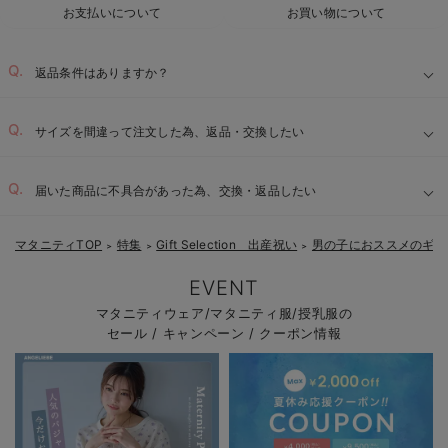
お支払いについて
お買い物について
返品条件はありますか？
サイズを間違って注文した為、返品・交換したい
届いた商品に不具合があった為、交換・返品したい
マタニティTOP
特集
Gift Selection 出産祝い
男の子におススメのギフ
＞
＞
＞
EVENT
マタニティウェア/マタニティ服/授乳服の
セール / キャンペーン / クーポン情報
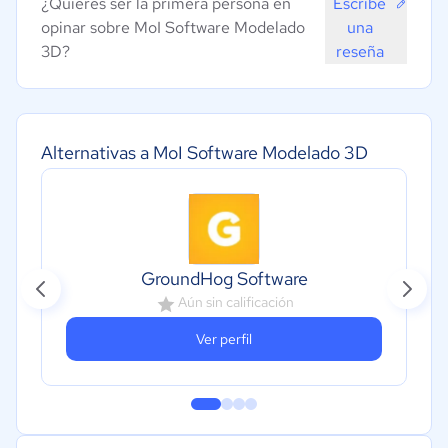
¿Quieres ser la primera persona en
Escribe
opinar sobre MoI Software Modelado
una
3D?
reseña
Alternativas a MoI Software Modelado 3D
GroundHog Software
Aún sin calificación
Ver perfil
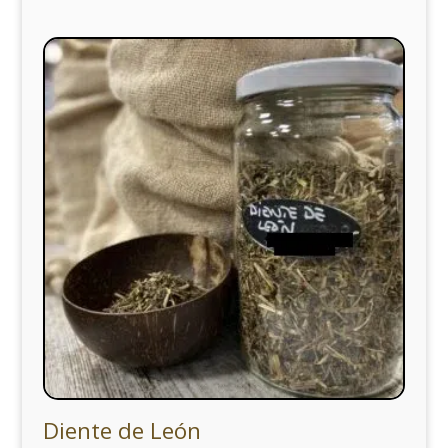
Diente de León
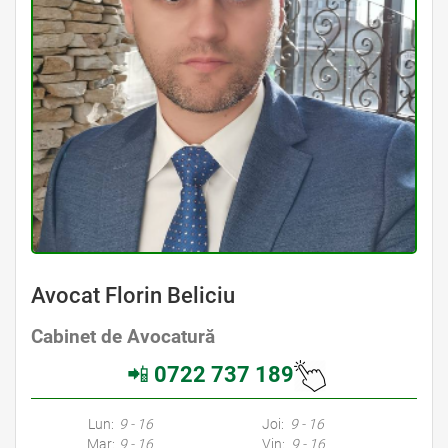
Avocat Florin Beliciu
Cabinet de Avocatură
Avocat Specializat în Drept Civil • Avocat Specializat în Dreptul Familiei
📲
0722 737 189
Avocati Galati • Cabinete Avocatura Galati • Avocati Specializati Galati • Avocat Bun Galati • Avocat Galati • Galati Avocat • Avocat Specializat Galati
Lun:
9 - 16
Joi:
9 - 16
Mar:
9 - 16
Vin:
9 - 16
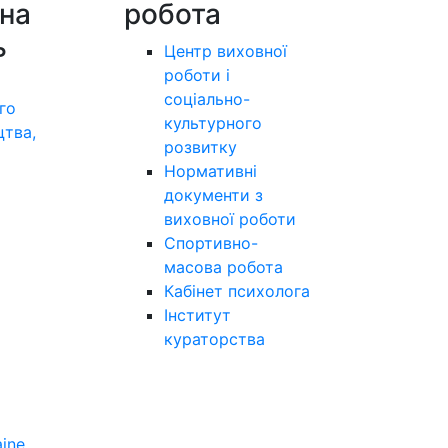
на
робота
ь
Центр виховної
роботи і
соціально-
го
культурного
цтва,
розвитку
а
Нормативні
документи з
виховної роботи
Спортивно-
масова робота
Кабінет психолога
Інститут
кураторства
aine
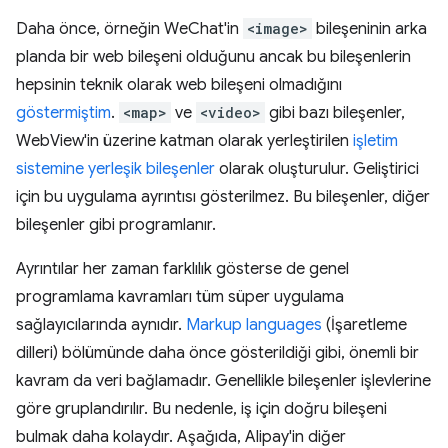
Daha önce, örneğin WeChat'in
<image>
bileşeninin arka
planda bir web bileşeni olduğunu ancak bu bileşenlerin
hepsinin teknik olarak web bileşeni olmadığını
göstermiştim
.
<map>
ve
<video>
gibi bazı bileşenler,
WebView'in üzerine katman olarak yerleştirilen
işletim
sistemine yerleşik bileşenler
olarak oluşturulur. Geliştirici
için bu uygulama ayrıntısı gösterilmez. Bu bileşenler, diğer
bileşenler gibi programlanır.
Ayrıntılar her zaman farklılık gösterse de genel
programlama kavramları tüm süper uygulama
sağlayıcılarında aynıdır.
Markup languages
(İşaretleme
dilleri) bölümünde daha önce gösterildiği gibi, önemli bir
kavram da veri bağlamadır. Genellikle bileşenler işlevlerine
göre gruplandırılır. Bu nedenle, iş için doğru bileşeni
bulmak daha kolaydır. Aşağıda, Alipay'in diğer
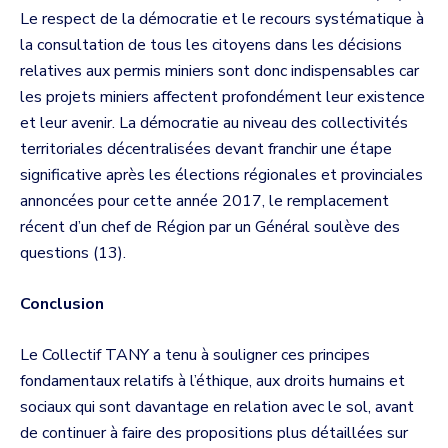
Le respect de la démocratie et le recours systématique à
la consultation de tous les citoyens dans les décisions
relatives aux permis miniers sont donc indispensables car
les projets miniers affectent profondément leur existence
et leur avenir. La démocratie au niveau des collectivités
territoriales décentralisées devant franchir une étape
significative après les élections régionales et provinciales
annoncées pour cette année 2017, le remplacement
récent d’un chef de Région par un Général soulève des
questions (13).
Conclusion
Le Collectif TANY a tenu à souligner ces principes
fondamentaux relatifs à l’éthique, aux droits humains et
sociaux qui sont davantage en relation avec le sol, avant
de continuer à faire des propositions plus détaillées sur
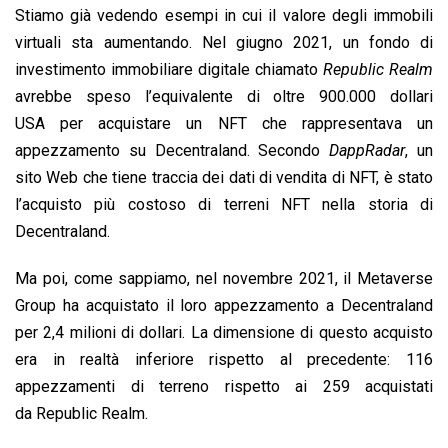
Stiamo già vedendo esempi in cui il valore degli immobili
virtuali sta aumentando. Nel giugno 2021, un fondo di
investimento immobiliare digitale chiamato
Republic Realm
avrebbe speso l’equivalente di oltre 900.000 dollari
USA per acquistare un NFT che rappresentava un
appezzamento su Decentraland. Secondo
DappRadar
, un
sito Web che tiene traccia dei dati di vendita di NFT, è stato
l’acquisto più costoso di terreni NFT nella storia di
Decentraland.
Ma poi, come sappiamo, nel novembre 2021, il Metaverse
Group ha acquistato il loro appezzamento a Decentraland
per 2,4 milioni di dollari. La dimensione di questo acquisto
era in realtà inferiore rispetto al precedente: 116
appezzamenti di terreno rispetto ai 259 acquistati
da Republic Realm.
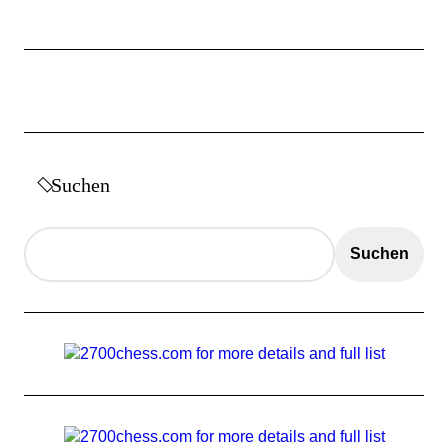
Suchen
Suchen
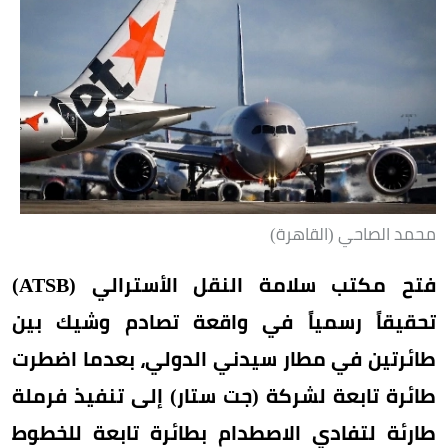
محمد الصاحي (القاهرة)
فتح مكتب سلامة النقل الأسترالي (ATSB)
تحقيقاً رسمياً في واقعة تصادم وشيك بين
طائرتين في مطار سيدني الدولي، بعدما اضطرت
طائرة تابعة لشركة (جت ستار) إلى تنفيذ فرملة
طارئة لتفادي الاصطدام بطائرة تابعة للخطوط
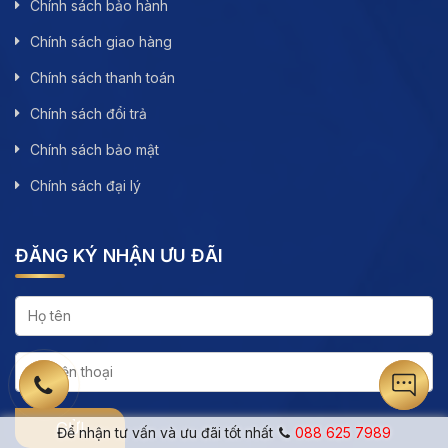
Chính sách bảo hành
Chính sách giao hàng
Chính sách thanh toán
Chính sách đổi trả
Chính sách bảo mật
Chính sách đại lý
ĐĂNG KÝ NHẬN ƯU ĐÃI
Để nhận tư vấn và ưu đãi tốt nhất
088 625 7989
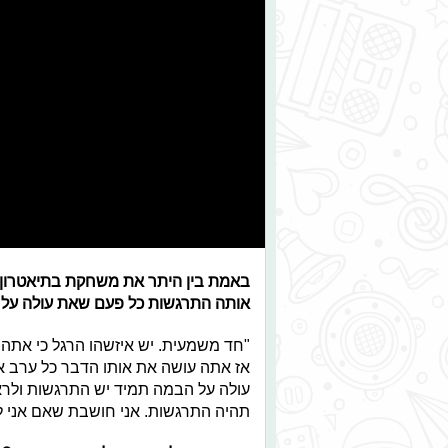
באמת בין היתר את משחקת בתיאטרון ב
אותה התרגשות כל פעם שאת עולה על
"חד משמעית. יש איזשהו הרגל כי אתה
אז אתה עושה את אותו הדבר כל ערב א
עולה על הבמה תמיד יש התרגשות ולרא
תהיה התרגשות. אני חושבת שאם אני לא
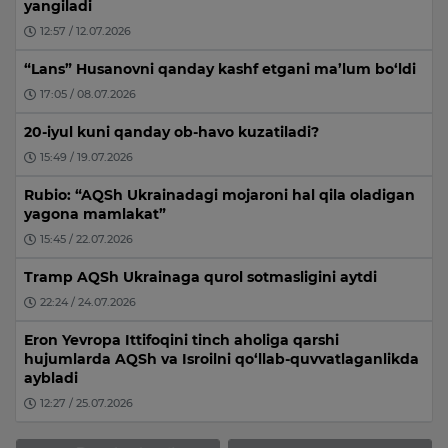
yangiladi
12:57 / 12.07.2026
“Lans” Husanovni qanday kashf etgani ma’lum bo‘ldi
17:05 / 08.07.2026
20-iyul kuni qanday ob-havo kuzatiladi?
15:49 / 19.07.2026
Rubio: “AQSh Ukrainadagi mojaroni hal qila oladigan
yagona mamlakat”
15:45 / 22.07.2026
Tramp AQSh Ukrainaga qurol sotmasligini aytdi
22:24 / 24.07.2026
Eron Yevropa Ittifoqini tinch aholiga qarshi
hujumlarda AQSh va Isroilni qo‘llab-quvvatlaganlikda
aybladi
12:27 / 25.07.2026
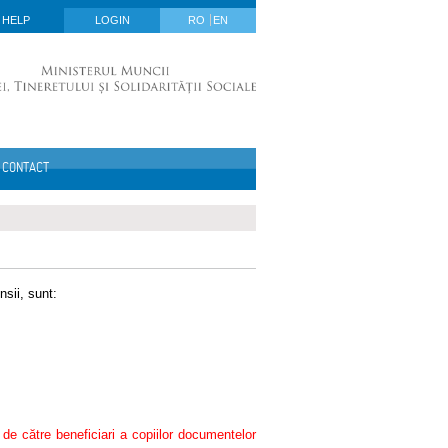
HELP
LOGIN
RO
EN
CONTACT
nsii, sunt:
i de către beneficiari a copiilor documentelor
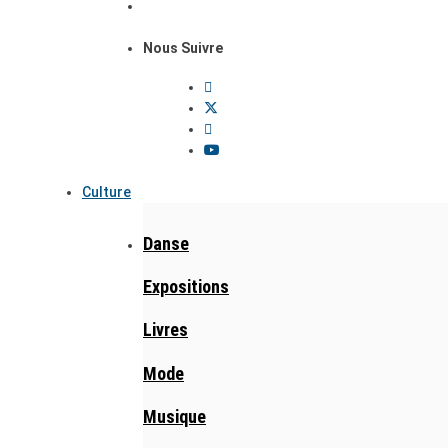
Nous Suivre
Culture
Danse
Expositions
Livres
Mode
Musique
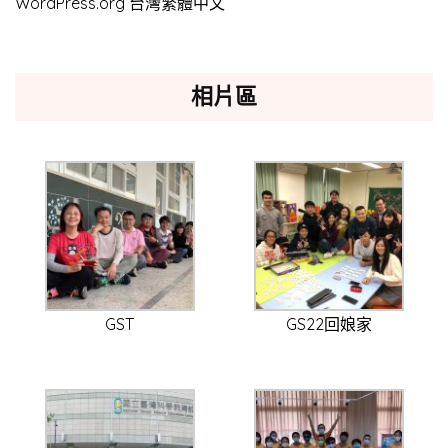
WordPress.org 台灣繁體中文
相片區
GST
GS22回娘家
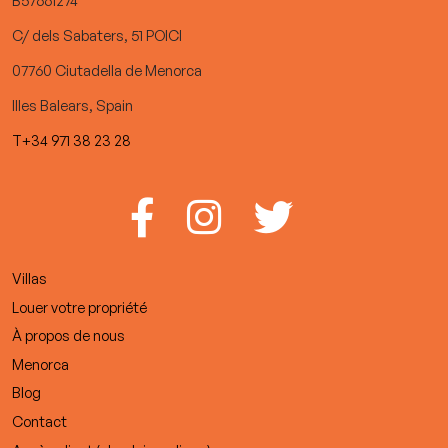
C/ dels Sabaters, 51 POICI
07760 Ciutadella de Menorca
Illes Balears, Spain
T+34 971 38 23 28
Villas
Louer votre propriété
À propos de nous
Menorca
Blog
Contact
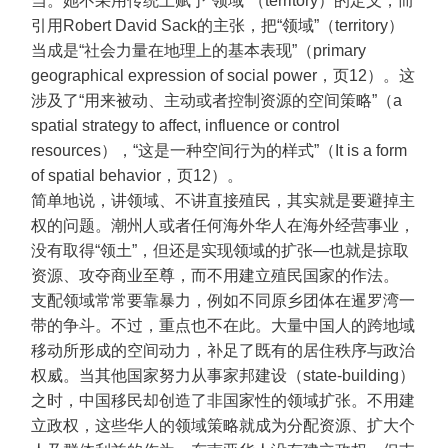
当。她不采用传统上赋予“领域”（territory）的定义，而
引用Robert David Sack的主张，把“领域”（territory）
当成是“社会力量在地理上的基本表现”（primary
geographical expression of social power，页12）。这
涉及了“用来被动、主动或者控制资源的空间策略”（a
spatial strategy to affect, influence or control
resources），“这是一种空间行为的样式”（It is a form
of spatial behavior，页12）。
简单地说，讲领域、不讲直接殖民，其实就是要避掉主
权的问题。潮州人或者任何海外华人在海外经营事业，
没有取得“领土”，但还是实现领域的扩张—也就是掠取
资源、攻夺商业至尊，而不用建立殖民国家的作法。
支配领域常常要靠暴力，例如不同原乡团体在暹罗湾一
带的争斗。不过，重点也不在此。大量中国人的跨地域
移动所形成的空间动力，补足了既有的居住秩序与政治
权威。当其他国家努力从事家邦建设（state-building）
之时，中国移民却创造了非国家性的领域扩张。不用建
立政权，这些华人的领域策略就成为分配资源、扩大个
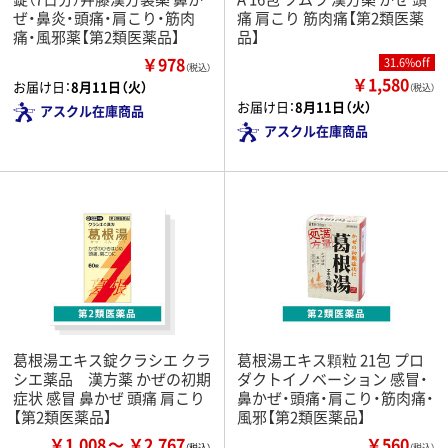
ぜ・鼻炎・頭痛・肩こり・筋肉
痛 肩こり 筋肉痛【第2類医薬
痛・風邪薬【第2類医薬品】
品】
￥978
31.6%off
（税込）
￥1,580
お届け日：
8月11日（火）
（税込）
お届け日：
8月11日（火）
アスクル在庫商品
アスクル在庫商品
葛根湯エキス錠クラシエ クラ
葛根湯エキス顆粒 21包 プロ
シエ薬品 漢方薬 かぜの初期
ダクトイノベーション 感冒・
症状 感冒 鼻かぜ 頭痛 肩こり
鼻かぜ・頭痛・肩こり・筋肉痛・
【第2類医薬品】
風邪【第2類医薬品】
￥1,008
￥2,767
￥560
（税込）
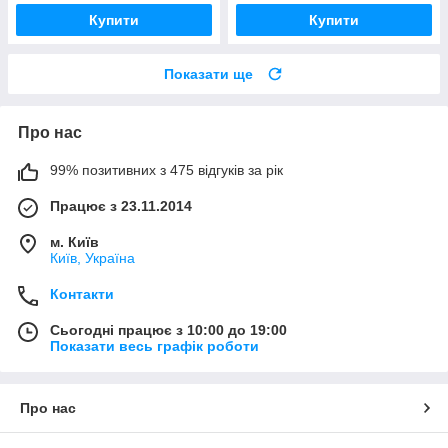
Купити
Купити
Показати ще
Про нас
99% позитивних з 475 відгуків за рік
Працює з 23.11.2014
м. Київ
Київ, Україна
Контакти
Сьогодні працює з 10:00 до 19:00
Показати весь графік роботи
Про нас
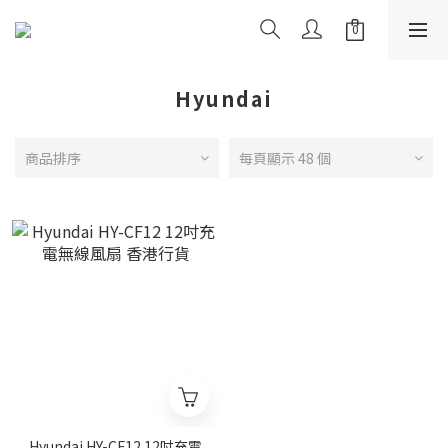
Hyundai
商品排序
每頁顯示 48 個
Hyundai HY-CF12 12吋充電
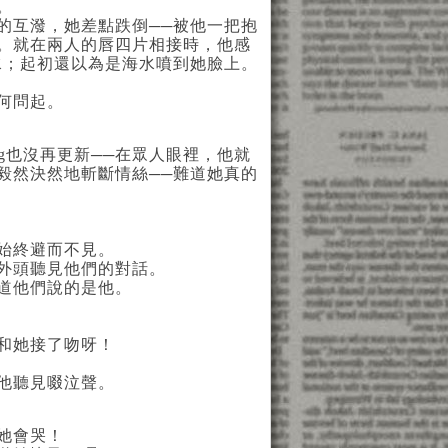
。
互潑，她差點跌倒──被他一把抱
。就在兩人的唇四片相接時，他感
水；起初還以為是海水噴到她臉上。
何問起。
g
也沒再更新──在眾人眼裡，他
就
毅然決然地斬斷情絲──難道她真的
始終避而不見。
外頭聽見他們的對話。
道他們說的是他。
和她接了吻呀！
他聽見啜泣聲。
她會哭！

- _WHAT YOU HAVE TO DO_: Please, from the entries above, set down exactly the lines from the one containing "bileşeninin arka" through the one containing "dilleri) bölümünde daha", and only those.

- _ANSWER SPACE_:
bileşeninin arka
planda bir web bileşeni olduğunu ancak bu bileşenlerin
hepsinin teknik olarak web bileşeni olmadığını
göstermiştim
.
<map>
ve
<video>
gibi bazı bileşenler,
WebView'in üzerine katman olarak yerleştirilen
işletim
sistemine yerleşik bileşenler
olarak oluşturulur. Geliştirici
için bu uygulama ayrıntısı gösterilmez. Bu bileşenler, diğer
bileşenler gibi programlanır.
Ayrıntılar her zaman farklılık gösterse de genel
programlama kavramları tüm süper uygulama
sağlayıcılarında aynıdır.
Markup languages
(İşaretleme
dilleri) bölümünde daha önce gösterildiği gibi, önemli bir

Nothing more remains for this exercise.